Open vincent-zurczak opened 8 years ago
I agree with you. Immutable infrastructures are more secured.
IMO, the only constraint I see is such a immutable infrastructure must be a clustered infrastructure to be able to do a hot-upgrade without service interruption. Is it always possible ? I don't known. This should depend on the application to deploy. Perhaps Roboconf could provide some new features about load-balancing to create clustered applications more easily. For example, Roboconf could provide something as an application template "load-balancer" automatically instantiated and linked (as another Roboconf application) on a given keyword in the Roboconf application to deploy.
Another way could be based on system packages with an automatic upgrade configured at operating system level, but I'm not sure that is available on all operating systems.
Migrating the DM is already feasible. It is part of its contract for quite a long time now. See installation tips.
There are many options for agents.
We can either want to migrate an agent without modifying running Software on the machine. That can be seen as a manual process. This implies the agent to persist its configuration, stop the agent, install the new one and start it. No matter what we decide, I think we should support this scenario in some way.
We can also want to migrate a whole application.
IMO, this should go through immutable infrastructures. Which means launching a new VM to migrate an agent. Migrating a whole application would imply creating all the VMs. The question is about service interruption and how many resources do we need. No matter what, when we migrate to a new Roboconf version, we should stop usual processes and go through Karaf commands.
Basically, it would mean...
# Log into the DM
./client -u karaf
# Declare we want to migrate an agent or a whole application.
roboconf:migration initialize my-app
# Actions from the web console are not possible anymore.
# No more life cycle change until the migration is done.
# True on the DM's side but also on agents' side.
# Migrate an agent...
roboconf:migrate perform my-app my-instance
# ... or migrate the whole application.
roboconf:migrate perform my-app
# Migration is over.
roboconf:migration complete my-app
roboconf:migration initialize my-app
indicates to the DM no more action can be undertaken on this application.
roboconf:migration complete my-app
indicates to the DM we can go back to the normal behavior.
roboconf:migrate perform...
is the most complex because there are many situations.
I think we should make simple. I once listed migration strategies. Migrating Roboconf or a Roboconf application can be solved the same way for some situations. IMO, roboconf:migrate perform...
should ask the chosen migration strategy. There will be only one now: #258. We undeploy the application and we will install the new one then. Once the strategy is chosen, roboconf:migrate perform...

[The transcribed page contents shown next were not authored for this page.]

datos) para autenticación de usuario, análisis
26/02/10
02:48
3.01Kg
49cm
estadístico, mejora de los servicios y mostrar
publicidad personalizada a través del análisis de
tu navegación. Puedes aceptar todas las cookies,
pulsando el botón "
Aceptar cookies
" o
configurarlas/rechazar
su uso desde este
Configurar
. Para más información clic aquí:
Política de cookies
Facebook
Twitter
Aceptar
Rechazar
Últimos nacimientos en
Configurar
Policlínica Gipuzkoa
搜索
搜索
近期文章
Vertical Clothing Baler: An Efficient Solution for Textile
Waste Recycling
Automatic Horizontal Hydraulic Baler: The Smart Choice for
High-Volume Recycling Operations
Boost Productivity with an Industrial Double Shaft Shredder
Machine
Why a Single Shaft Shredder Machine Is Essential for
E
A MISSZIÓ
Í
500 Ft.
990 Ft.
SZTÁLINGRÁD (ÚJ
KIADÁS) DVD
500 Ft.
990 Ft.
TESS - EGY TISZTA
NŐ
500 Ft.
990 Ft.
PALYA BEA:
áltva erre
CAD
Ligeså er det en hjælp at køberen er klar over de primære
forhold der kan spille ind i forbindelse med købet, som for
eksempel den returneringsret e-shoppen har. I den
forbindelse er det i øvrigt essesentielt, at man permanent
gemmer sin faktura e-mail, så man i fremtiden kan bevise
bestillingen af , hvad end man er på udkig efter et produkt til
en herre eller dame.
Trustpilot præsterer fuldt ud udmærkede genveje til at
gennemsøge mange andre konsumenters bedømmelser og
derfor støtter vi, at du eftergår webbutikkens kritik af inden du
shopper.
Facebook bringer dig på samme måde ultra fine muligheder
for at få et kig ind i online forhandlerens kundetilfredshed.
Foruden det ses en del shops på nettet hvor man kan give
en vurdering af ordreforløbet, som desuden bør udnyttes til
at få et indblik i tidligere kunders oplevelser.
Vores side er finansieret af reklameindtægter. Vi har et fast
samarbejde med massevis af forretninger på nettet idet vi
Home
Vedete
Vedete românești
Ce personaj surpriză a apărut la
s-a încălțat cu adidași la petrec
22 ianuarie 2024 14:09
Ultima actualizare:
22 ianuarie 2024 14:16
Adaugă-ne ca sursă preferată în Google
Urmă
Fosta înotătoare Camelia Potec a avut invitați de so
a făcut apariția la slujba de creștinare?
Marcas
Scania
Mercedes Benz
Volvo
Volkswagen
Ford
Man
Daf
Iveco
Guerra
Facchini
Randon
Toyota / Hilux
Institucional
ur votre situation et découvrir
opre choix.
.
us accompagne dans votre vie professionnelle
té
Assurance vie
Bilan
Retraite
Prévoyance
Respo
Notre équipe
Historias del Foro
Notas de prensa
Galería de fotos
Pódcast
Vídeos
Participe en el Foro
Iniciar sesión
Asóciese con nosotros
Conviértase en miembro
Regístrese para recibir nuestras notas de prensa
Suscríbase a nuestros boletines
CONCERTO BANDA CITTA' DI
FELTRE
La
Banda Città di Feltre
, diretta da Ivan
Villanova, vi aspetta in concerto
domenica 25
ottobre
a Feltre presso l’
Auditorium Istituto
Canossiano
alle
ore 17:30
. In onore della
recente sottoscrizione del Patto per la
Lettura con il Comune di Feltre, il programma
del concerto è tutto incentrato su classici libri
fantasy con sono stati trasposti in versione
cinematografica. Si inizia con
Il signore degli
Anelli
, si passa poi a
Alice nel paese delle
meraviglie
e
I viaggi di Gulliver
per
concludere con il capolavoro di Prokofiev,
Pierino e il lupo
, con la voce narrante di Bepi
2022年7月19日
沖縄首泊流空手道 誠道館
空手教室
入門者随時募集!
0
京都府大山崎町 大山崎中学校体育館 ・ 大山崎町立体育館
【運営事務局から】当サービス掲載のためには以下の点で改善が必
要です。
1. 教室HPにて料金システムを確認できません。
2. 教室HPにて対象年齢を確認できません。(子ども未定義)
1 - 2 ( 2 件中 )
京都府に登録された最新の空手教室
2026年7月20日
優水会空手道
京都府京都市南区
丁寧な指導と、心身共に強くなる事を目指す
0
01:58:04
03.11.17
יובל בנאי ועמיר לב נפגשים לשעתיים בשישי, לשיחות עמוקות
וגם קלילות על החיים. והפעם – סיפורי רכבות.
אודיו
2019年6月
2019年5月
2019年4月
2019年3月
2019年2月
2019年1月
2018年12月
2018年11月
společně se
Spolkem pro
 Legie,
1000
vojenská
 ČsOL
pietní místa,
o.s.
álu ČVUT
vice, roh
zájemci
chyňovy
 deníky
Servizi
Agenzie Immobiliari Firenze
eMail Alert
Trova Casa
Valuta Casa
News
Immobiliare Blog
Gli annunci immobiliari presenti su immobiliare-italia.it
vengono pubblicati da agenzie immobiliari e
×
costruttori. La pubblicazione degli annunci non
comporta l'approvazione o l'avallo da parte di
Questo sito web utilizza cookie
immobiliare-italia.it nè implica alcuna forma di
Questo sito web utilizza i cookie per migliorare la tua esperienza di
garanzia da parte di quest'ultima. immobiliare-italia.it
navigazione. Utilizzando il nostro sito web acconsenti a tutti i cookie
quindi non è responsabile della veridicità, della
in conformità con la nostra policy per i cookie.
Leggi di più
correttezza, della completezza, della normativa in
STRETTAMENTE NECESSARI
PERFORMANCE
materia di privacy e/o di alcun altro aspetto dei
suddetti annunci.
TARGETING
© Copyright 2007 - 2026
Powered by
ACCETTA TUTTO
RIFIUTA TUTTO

should ask whether we need to upgrade the application template. If application A was associated with template TA 1.0, and that TA 1.1 is now available, we will create the same application but from the new template. So, basically, we should select the application template we want to migrate to. It can be any version (forward or backward). Obviouskly, we can remain on the same version. Eventually, roboconf:migrate perform...
should ask a confirmation.
In case where a user would change his mind, and that he/she types in Ctrl + C
, roboconf:migration cancel my-app
should be available. Basically, it would do the same thing the roboconf:migration complete my-app
. Only the semantic changes. It is not possible to cancel the process when perform is in progress.
All the process is described as being interactive. However, Karaf allows to script such actions. So, they could just be scripted to prevent errors in productions.
Other migration strategies were submitted: #259 (quite easy to implement) and #260 (more difficult). And others can be found.
With the second scenario, migration is handled by the DM. So, upgrading the DM makes this option available to new Roboconf versions. Which means we do not have to implement it for the next release (0.7).
I created issue #607 for the first scenario (manual switch).
Assuming Roboconf is used to deploy a production environment, how should we deal with the upgrade of Roboconf? Currently, the DM can be stopped and restarted (its state is persisted). And once #519 is solved, this would be quite transparent. However, it is not the same at all for agents, since they do not persist anything (or not everything, in fact).
We should even wonder whether it is a good practice or not to upgrade the agent (and any Software) on virtual machines. Maybe we should just create a new one with the right version. This may also be the solution to applications upgrade. Maybe the best solution for this is immutable infrastructures.